**PROBLEM STATEMENT:**
Continue the article on why athletes take up extreme sports, picking up right after its final sentence.

**PAGE EXCERPT:**
[Start of section]
This article aims to look at what motivates athletes to participate in extreme sports whether they be gruelling, dangerous, arduous or just plain challenging.

 

So Why Do People Participate in Extreme Sports?

 

  • Money: perhaps in some cases. Yet only a few chosen ones will ever make a decent living out of their chosen sport. In triathlons for example the majority of participants are amateurs, who for some non-financial reason have taken time out of their frantic work days and busy personal or family schedule to train for hours and hours, and weeks and weeks on end to swim, bike and run for the limited duration of a race.
  • Fame: again maybe, but most people have never heard of Ross Clarke Jones (big wave surfer) or Chrissie Wellington (an undefeated triathlon world champion who defeats most of the top men).  Fame is a fickle, fleeting thing.  Unless you’re extremely talented, media savvy, a good role model and great at your chosen sport, it will only take a generation and then your forgotten and hardly anyone will remember who you were.
  • Ego: I think you can tell in an athlete’s persona when this is the case. Fortunately if your ego is bloated enough and the sport you are doing is extreme enough there is only one thing that will happen. Your ego will get crushed. Or someone better comes along.
  • Challenging yourself: Competition with others and with yourself brings out the best . This is the definitive reason or motivation I will participate in any sport. Self-improvement is the main reason people want to challenge themselves.
[End of section]
**SUPPLIED RECORDS:**
[Start of section]
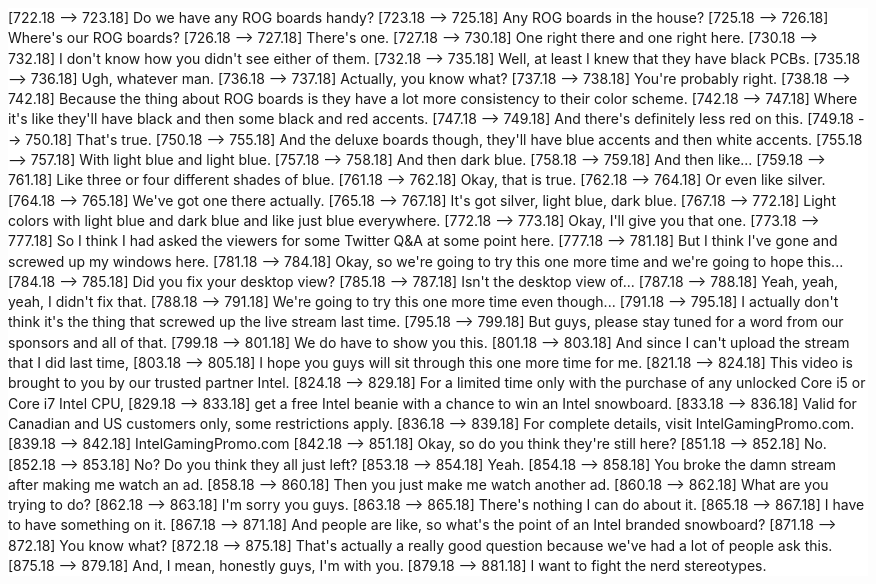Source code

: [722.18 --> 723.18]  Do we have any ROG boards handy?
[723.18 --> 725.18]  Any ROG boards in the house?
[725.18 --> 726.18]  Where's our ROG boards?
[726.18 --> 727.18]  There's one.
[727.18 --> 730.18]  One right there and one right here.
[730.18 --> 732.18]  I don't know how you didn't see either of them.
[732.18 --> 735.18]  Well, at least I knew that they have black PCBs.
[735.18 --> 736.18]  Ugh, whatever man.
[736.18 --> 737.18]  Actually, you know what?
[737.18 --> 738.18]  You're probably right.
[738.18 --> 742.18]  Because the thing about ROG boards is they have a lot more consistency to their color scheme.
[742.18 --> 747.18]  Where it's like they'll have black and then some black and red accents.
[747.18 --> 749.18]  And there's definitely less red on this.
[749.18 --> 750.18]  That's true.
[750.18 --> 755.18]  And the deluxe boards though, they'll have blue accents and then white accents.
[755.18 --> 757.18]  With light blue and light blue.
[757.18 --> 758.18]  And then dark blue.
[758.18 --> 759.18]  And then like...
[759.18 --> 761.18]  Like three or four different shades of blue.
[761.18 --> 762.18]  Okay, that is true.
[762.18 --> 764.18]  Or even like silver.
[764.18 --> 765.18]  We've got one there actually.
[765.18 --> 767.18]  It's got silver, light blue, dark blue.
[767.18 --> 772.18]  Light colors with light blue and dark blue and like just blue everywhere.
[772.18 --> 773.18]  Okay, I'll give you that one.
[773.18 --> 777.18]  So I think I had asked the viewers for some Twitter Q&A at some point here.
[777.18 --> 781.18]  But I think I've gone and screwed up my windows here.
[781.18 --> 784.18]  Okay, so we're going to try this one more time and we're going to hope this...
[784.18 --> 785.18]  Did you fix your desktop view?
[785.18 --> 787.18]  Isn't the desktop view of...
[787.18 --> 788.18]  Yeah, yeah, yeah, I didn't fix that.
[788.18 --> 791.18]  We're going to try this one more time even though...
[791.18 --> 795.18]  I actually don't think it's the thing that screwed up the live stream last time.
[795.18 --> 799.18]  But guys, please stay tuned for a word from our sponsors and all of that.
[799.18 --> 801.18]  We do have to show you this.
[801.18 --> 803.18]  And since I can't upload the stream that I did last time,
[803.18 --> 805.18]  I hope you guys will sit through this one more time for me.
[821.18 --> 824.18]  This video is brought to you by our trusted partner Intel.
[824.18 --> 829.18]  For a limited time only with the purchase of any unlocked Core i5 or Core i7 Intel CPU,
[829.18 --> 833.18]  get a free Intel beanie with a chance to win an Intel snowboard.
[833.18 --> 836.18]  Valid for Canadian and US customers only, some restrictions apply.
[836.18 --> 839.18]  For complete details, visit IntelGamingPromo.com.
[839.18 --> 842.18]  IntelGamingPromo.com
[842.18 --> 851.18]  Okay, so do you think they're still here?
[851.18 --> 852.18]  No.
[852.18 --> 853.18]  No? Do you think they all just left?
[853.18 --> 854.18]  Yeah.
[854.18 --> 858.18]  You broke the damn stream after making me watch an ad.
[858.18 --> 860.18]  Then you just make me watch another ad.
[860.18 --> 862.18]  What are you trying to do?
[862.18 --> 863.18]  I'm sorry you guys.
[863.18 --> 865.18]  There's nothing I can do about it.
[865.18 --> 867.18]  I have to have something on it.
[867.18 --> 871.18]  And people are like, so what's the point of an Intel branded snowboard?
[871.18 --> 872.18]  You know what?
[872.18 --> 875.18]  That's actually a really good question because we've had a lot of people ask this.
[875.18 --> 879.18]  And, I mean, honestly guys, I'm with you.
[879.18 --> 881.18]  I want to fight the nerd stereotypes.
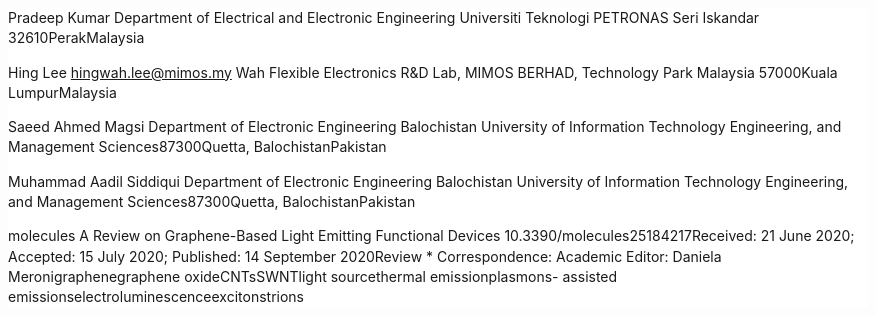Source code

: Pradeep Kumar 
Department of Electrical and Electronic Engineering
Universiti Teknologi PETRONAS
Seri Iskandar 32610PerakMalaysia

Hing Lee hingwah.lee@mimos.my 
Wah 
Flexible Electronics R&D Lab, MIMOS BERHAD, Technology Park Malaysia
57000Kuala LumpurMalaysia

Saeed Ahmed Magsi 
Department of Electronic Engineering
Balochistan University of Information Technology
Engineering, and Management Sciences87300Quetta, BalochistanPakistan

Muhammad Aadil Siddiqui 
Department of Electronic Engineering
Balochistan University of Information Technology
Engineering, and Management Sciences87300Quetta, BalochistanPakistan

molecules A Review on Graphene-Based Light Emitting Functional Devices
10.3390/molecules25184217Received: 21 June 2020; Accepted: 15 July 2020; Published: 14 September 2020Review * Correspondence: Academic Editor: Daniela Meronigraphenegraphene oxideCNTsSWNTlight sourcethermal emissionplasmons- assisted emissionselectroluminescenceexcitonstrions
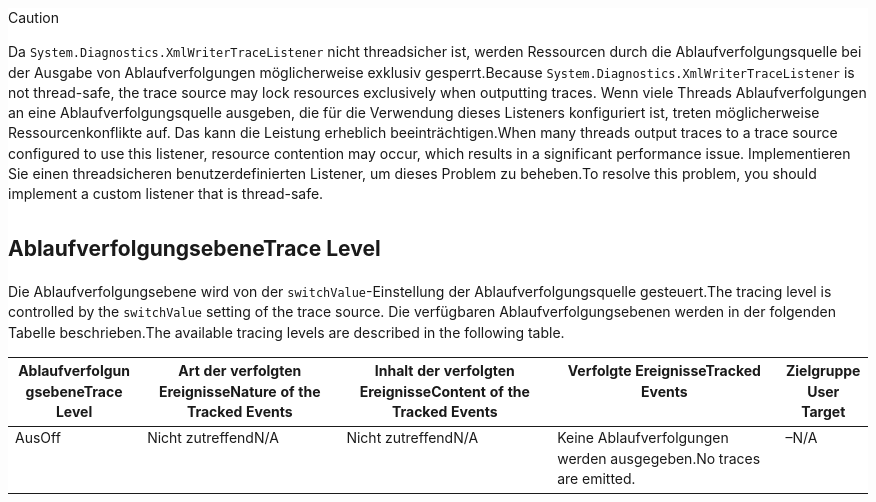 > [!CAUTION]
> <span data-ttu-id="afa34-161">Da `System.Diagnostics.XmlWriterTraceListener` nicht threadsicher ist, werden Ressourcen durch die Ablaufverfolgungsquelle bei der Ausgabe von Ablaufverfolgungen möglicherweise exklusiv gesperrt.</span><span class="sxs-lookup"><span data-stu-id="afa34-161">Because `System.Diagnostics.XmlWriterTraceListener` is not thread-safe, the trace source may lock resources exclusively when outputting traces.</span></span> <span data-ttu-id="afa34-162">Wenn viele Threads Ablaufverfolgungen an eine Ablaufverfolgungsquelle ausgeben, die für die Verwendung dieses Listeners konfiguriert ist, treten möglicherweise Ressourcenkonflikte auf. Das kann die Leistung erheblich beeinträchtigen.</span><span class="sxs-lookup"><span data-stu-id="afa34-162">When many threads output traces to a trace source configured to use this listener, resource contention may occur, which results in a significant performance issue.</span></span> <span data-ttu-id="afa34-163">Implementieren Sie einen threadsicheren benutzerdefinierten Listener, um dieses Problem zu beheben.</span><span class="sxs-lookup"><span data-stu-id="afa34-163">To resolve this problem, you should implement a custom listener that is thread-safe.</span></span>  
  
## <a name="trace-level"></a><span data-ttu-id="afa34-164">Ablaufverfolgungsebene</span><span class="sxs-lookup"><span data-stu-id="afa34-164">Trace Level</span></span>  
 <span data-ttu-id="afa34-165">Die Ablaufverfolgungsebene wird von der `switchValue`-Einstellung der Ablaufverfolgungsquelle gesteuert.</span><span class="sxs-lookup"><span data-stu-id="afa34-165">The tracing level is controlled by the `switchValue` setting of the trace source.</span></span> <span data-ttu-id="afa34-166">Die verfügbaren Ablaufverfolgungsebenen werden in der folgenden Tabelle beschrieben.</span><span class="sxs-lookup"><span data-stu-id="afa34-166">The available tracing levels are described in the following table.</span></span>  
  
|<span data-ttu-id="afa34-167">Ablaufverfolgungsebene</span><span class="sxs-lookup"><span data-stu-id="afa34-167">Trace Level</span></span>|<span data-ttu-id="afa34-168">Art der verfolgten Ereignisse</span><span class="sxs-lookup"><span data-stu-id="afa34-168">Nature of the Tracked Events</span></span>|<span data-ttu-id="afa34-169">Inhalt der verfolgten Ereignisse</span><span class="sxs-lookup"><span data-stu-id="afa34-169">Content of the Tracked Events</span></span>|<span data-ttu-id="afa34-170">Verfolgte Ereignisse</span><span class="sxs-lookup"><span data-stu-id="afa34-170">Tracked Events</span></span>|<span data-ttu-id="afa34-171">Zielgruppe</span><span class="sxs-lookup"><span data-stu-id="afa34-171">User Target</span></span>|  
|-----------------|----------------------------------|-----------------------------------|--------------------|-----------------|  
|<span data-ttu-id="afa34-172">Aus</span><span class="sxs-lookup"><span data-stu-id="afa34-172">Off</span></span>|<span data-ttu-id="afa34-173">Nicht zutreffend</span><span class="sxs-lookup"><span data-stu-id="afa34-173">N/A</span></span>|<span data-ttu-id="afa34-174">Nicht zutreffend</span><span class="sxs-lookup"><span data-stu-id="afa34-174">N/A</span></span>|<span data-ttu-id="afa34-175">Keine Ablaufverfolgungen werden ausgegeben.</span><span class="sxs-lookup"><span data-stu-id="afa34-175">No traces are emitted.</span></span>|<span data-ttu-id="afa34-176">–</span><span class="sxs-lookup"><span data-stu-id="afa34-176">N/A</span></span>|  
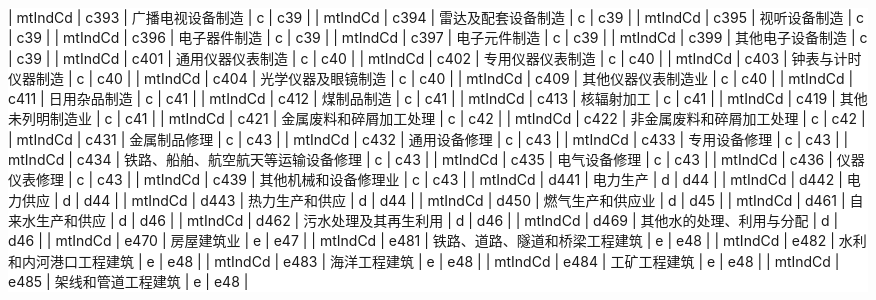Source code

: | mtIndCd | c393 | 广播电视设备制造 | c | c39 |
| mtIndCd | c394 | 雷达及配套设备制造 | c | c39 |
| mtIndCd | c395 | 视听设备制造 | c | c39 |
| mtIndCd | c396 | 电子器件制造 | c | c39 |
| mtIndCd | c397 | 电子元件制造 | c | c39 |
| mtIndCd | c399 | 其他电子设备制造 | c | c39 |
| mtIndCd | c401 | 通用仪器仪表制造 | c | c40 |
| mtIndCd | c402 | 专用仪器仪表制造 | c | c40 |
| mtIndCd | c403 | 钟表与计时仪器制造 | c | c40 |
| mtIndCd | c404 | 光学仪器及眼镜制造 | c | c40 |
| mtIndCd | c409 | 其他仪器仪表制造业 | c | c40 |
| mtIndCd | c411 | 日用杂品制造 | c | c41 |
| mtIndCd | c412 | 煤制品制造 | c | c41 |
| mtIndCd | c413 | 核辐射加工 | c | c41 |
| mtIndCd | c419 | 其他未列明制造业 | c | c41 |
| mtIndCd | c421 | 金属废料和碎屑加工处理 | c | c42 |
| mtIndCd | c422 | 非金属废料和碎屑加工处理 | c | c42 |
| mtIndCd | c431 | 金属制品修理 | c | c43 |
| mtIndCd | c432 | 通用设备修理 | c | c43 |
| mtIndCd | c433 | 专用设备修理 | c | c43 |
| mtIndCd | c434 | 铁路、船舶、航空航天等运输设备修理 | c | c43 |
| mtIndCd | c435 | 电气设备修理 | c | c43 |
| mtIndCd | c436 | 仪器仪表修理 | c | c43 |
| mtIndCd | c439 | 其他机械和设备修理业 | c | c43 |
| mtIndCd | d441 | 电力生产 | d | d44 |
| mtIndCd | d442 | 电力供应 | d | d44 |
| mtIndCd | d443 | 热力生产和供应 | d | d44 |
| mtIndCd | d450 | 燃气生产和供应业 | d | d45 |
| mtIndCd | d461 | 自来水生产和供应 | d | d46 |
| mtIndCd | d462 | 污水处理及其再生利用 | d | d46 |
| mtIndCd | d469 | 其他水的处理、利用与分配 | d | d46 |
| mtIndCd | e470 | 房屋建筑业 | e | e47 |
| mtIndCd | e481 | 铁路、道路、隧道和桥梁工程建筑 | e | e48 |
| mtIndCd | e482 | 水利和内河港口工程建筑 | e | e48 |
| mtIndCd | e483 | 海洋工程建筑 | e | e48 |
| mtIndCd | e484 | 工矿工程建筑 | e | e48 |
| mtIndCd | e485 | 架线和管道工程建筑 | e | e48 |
[End of section]
**YOUR RESPONSE:**
Striving for Self-Improvement and Reaching Personal Goals

In the 3100 mile race, every moment, every step was taking me closer and closer towards finishing. The feeling I got from improving myself, surpassing miles way beyond my previous personal best, far transcended the physical pain and mental hurdles I faced. The first time I did it, I was basically in agony the entire time, but I was incredibly happy because I was challenging myself.

Self-improvement takes us beyond our present capacities and achievements. It involves staying focused and competing only with ourselves. “If I can improve myself, if I can go beyond my previous achievements, then that is my goal. My own previous record is always what I am competing with” said Sri Chinmoy, founder of the longest ultra-marathon, the 3100 mile race, in reference to his own fitness goals. Many climbers echo the same sentiments “My own previous record is always what I am competing with. I am always looking for goals that are challenging me,” mentioned Ueli Steck, one of the world’s best climbers, “I am not just climbing…I really want to reach my goal.”

Track athletes are no different. 9 time Olympic track and field gold medallist Carl Lewis said:

“The joy that comes from ‘going beyond’ is the most incredible feeling in the world. I have felt it many times. And I have enjoyed watching others experience it.”

It doesn’t really depend on where you are or what you have, if you are short of inspiration you have to seek and find it and it is only going to come from yourself. Challenging yourself in a fitness setting or extreme sport can do this. Self-improvement is the key to life’s journey. Many of us remain stagnant for most of our lives. We get caught by chains of financial and moral responsibilities, stuck in a rut, unable to free ourselves from the monotonous life we are in. The scales get tipped too far and we forget to nourish ourselves and stay positive and happy. It doesn’t take much to turn the situation around, only a desire to extend or better yourself. For some people this might be jogging ten kilometres, studying a new language or taking up a new hobby. For others it might be summiting a peak or riding a hundred foot wave.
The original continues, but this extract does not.